Uno de los talleres a los que asistí ayer en Kosmopolis fue el de la abogada Carmenchu Buganza, que llevaba por título “El contrato que nunca deberías firmar”. En él analizamos fragmentos de contratos reales, los derechos que se suelen ceder y las implicaciones de ciertas cláusulas.Soy una de esas personas a las que la jerga legal le provoca urticaria y unas ganas irrefrenables de echar una cabezadita, pero nunca está de más tener unos conocimientos básicos. Así que, en plan pirata del Caribe, le robo el título del taller para comentar los puntos fundamentales que un autor debería tener en cuenta en el momento de firmar un contrato de edición.
Duración del contrato
Como normal general, el contrato de edición tiene una duración máxima de 15 años, más o menos lo que viene a ser la duración media de los matrimonios en España. Vamos, mucho tiempo. En ocasiones, además, se incluyen cláusulas de renovación tácita y automática una vez extinguido el contrato. Como autores hay que valorar si realmente nos interesa casarnos con la editorial hasta que la muerte nos separe…
En el caso de que la editorial quiebre o desaparezca, los derechos revierten al autor, y en el caso de que sea comprada por otra editorial, se suelen traspasar a la nueva editorial.
Derechos de explotación
Los derechos de explotación son aquellos que el autor cede a cambio de dinero. Según la Ley de Propiedad Intelectual son los siguientes:
Reproducción
Distribución

Comunicación pública

Transformación (traducción, adaptación, obra derivada)

Colección

Es importante que estos derechos se mantengan independientes los unos de los otros y, en la medida de lo posible, exigir contratos separados para cada modalidad de explotación.
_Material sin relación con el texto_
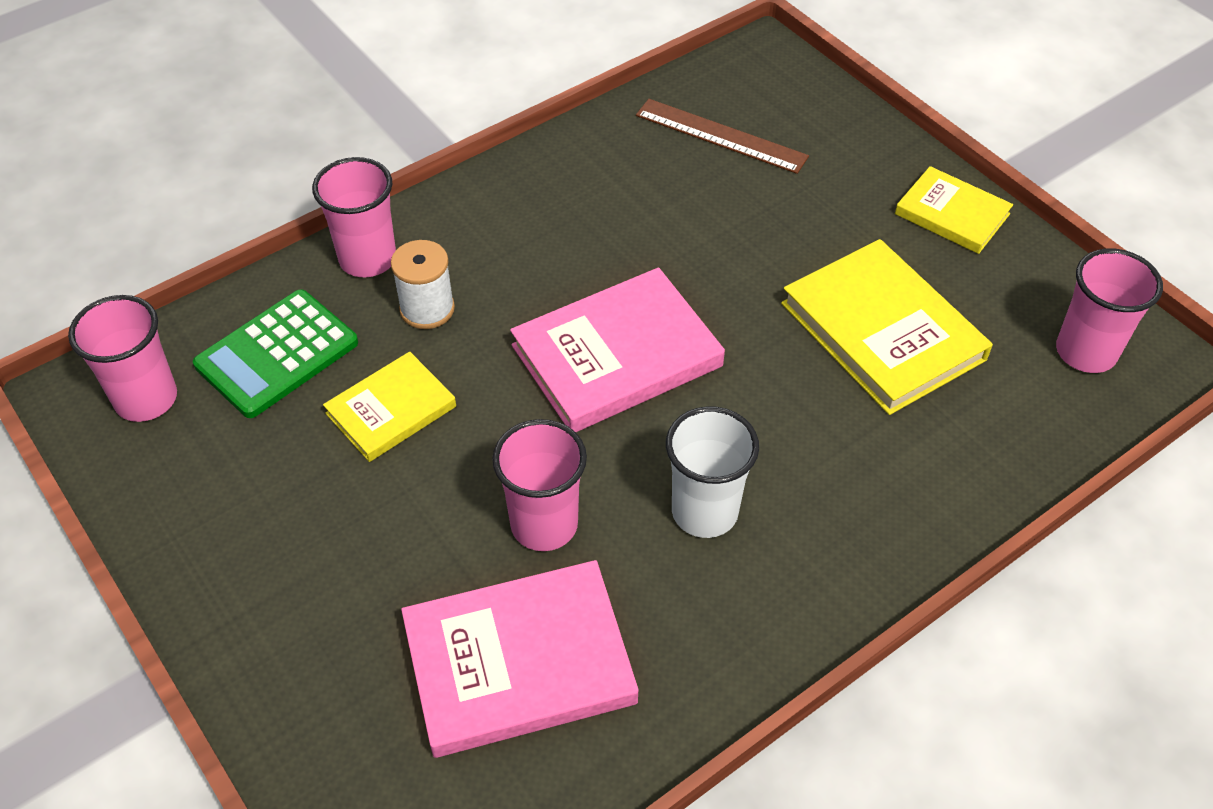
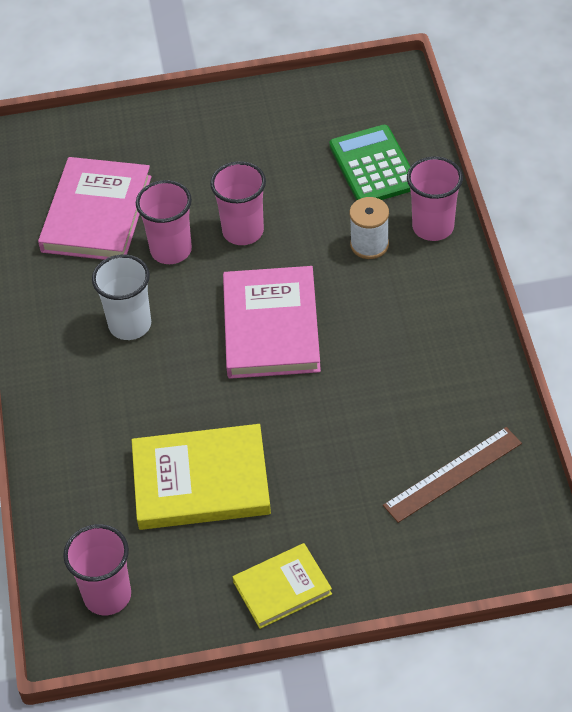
camera: 120 degrees right, 0 degrees up
pink cup [68,295,177,422] -> pink cup moved to [210,161,266,245]
yellow book [323,352,456,462] -> none

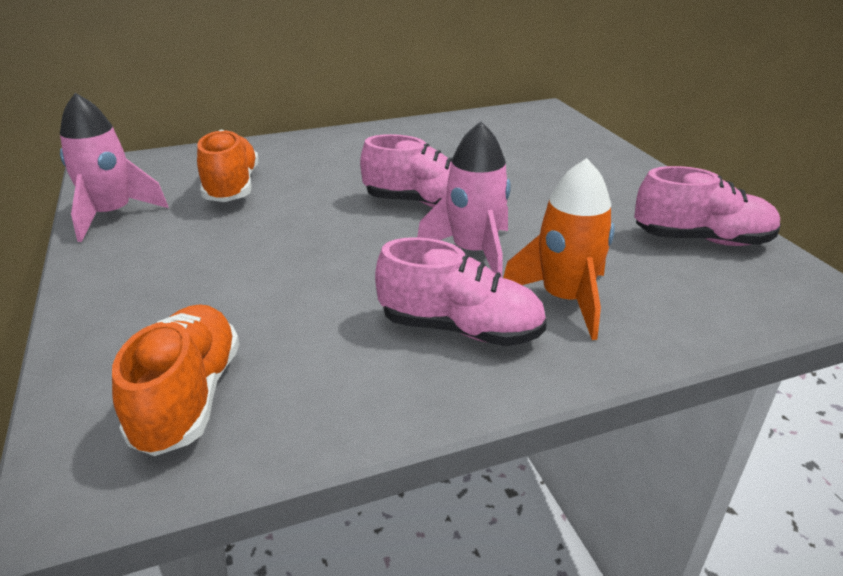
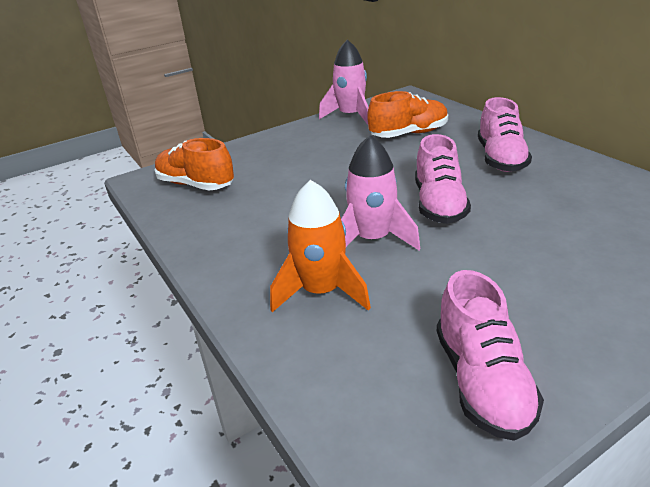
camera: 80 degrees right, 0 degrees up
orange shoe [112,304,240,456] -> orange shoe turned 135 degrees counterclockwise [155,138,234,191]
pink shoe [375,237,547,346] -> pink shoe moved to [478,97,532,172]

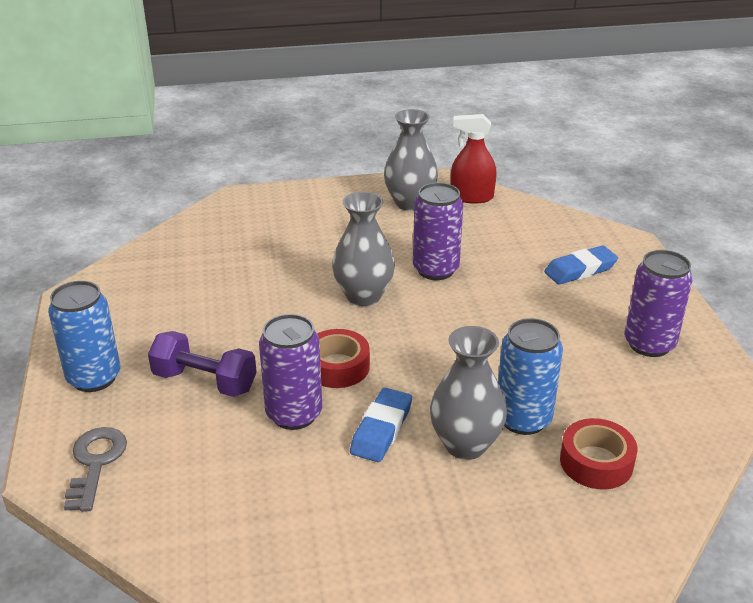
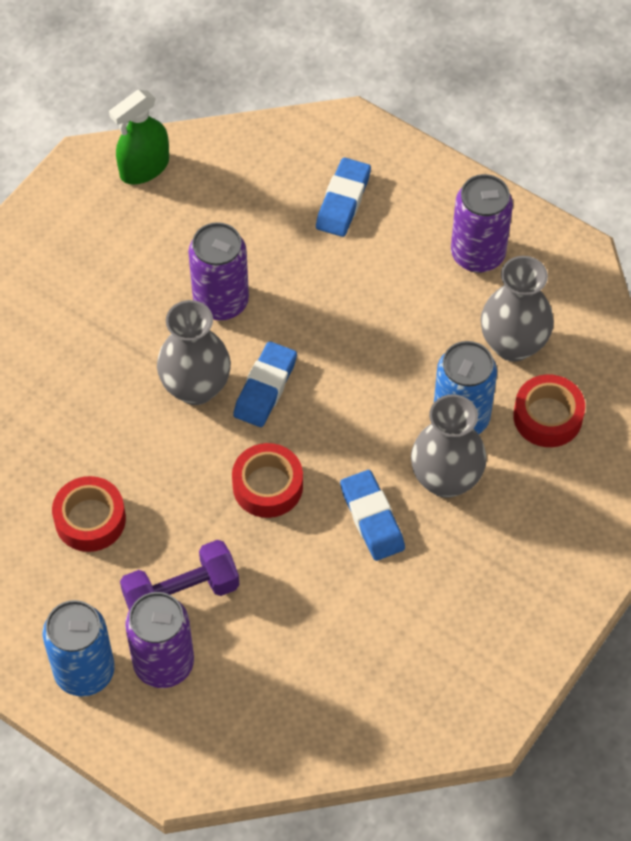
camera: 45 degrees left, 25 degrees up
grey key [64,427,127,512] -> none
purple can [259,314,322,430] -> purple can moved to [125,592,194,688]
grey vase [384,109,438,211] -> grey vase moved to [481,256,554,362]
red spray bottle [450,114,497,204] -> green spray bottle [109,90,169,185]
none -> red tape [52,476,126,552]
none -> blue eraser [233,341,297,427]

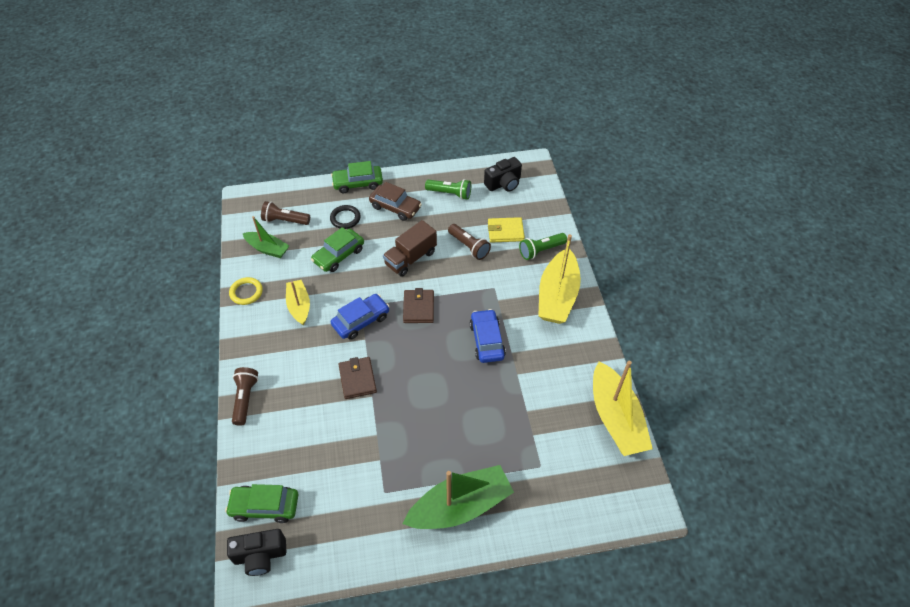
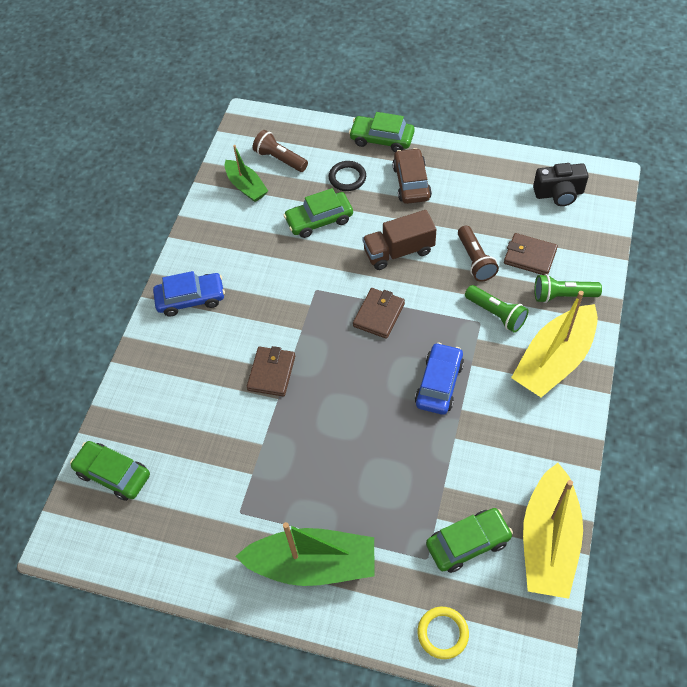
camera: 30 degrees right, 5 degrees up
black camera [227,529,286,576] -> none
yellow ring [229,277,263,305] -> yellow ring moved to [418,607,469,659]
brown flashlight [232,367,258,426] -> none
yellow boat [286,280,310,325] -> none
blue car [331,294,390,340] -> blue car moved to [153,271,225,316]
brown car [369,182,422,221] -> brown car turned 150 degrees counterclockwise [392,148,432,204]
green flashlight [425,179,471,200] -> green flashlight moved to [465,285,529,333]
yellow wallet [488,217,525,243] -> brown wallet [504,233,558,275]
none -> green car [426,508,513,573]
En un contrato de edición, los derechos que cede el autor son los de reproducción y los de distribución de su obra. En el caso de querer incluir en el contrato la edición digital y online, se debe añadir también el derecho a explotar la comunicación pública.
Hay especificar muy bien qué es lo que se cede en el contrato. La “cesión en exclusiva” significa que se ceden todos los derechos a la editorial y que el autor también queda excluido de ellos.
Remuneración y modalidades de explotación
A cambio de ceder los derechos de reproducción y distribución, el autor recibe unos royalties que habitualmente están alrededor del 10% del PVP para los libros impresos. Es importante especificar la remuneración que corresponde a los diferentes formatos o modalidades de explotación. No es lo mismo un libro electrónico, que un libro impreso o que un audiolibro.
El editor es quien asume los costes de producción y los riesgos comerciales.
Para la edición en papel, el contrato siempre debe especificar el número de ejemplares de la tirada de impresión, las formas de distribución y el plazo de publicación.
Cesión de derechos sobre obras futuras
Las obras que un autor pueda escribir en el futuro no pueden ser nunca objeto del contrato de edición. La Ley de Propiedad Intelectual prohíbe y declara nula la cesión de derechos de obras futuras en el Art. 43. Otra cosa es que se quiera incluir el encargo de una obra.
Derechos de traducción
En el caso de ceder los derechos de traducción, siempre hay que delimitar los idiomas y territorios para los que se cede ese derecho. También hay que valorar la capacidad de la editorial y si actualmente está establecida en los países para los que se están cediendo los derechos. En cualquier caso, la ley prevé que si pasados ciertos años la obra no se ha traducido, los derechos reviertan al autor.
Derechos de adaptación y representación
Los derechos de adaptación no forman parte de un contrato de edición. La industria editorial no opera en el sector audiovisual, de videojuegos, etc… así que no debería asumir estas tareas. Ceder los derechos de adaptación puede limitar los ingresos del autor.
La editorial tampoco debería asumir las tareas del agente literario, representando al autor en el extranjero o frente a otras empresas y editoriales. Eso también tiene un coste y hay que delimitar el porcentaje que corresponde a cada uno.
En definitiva, el contrato editorial que nunca deberías firmar es aquel que no detalla de forma clara cuáles son los derechos que se ceden y en qué condiciones.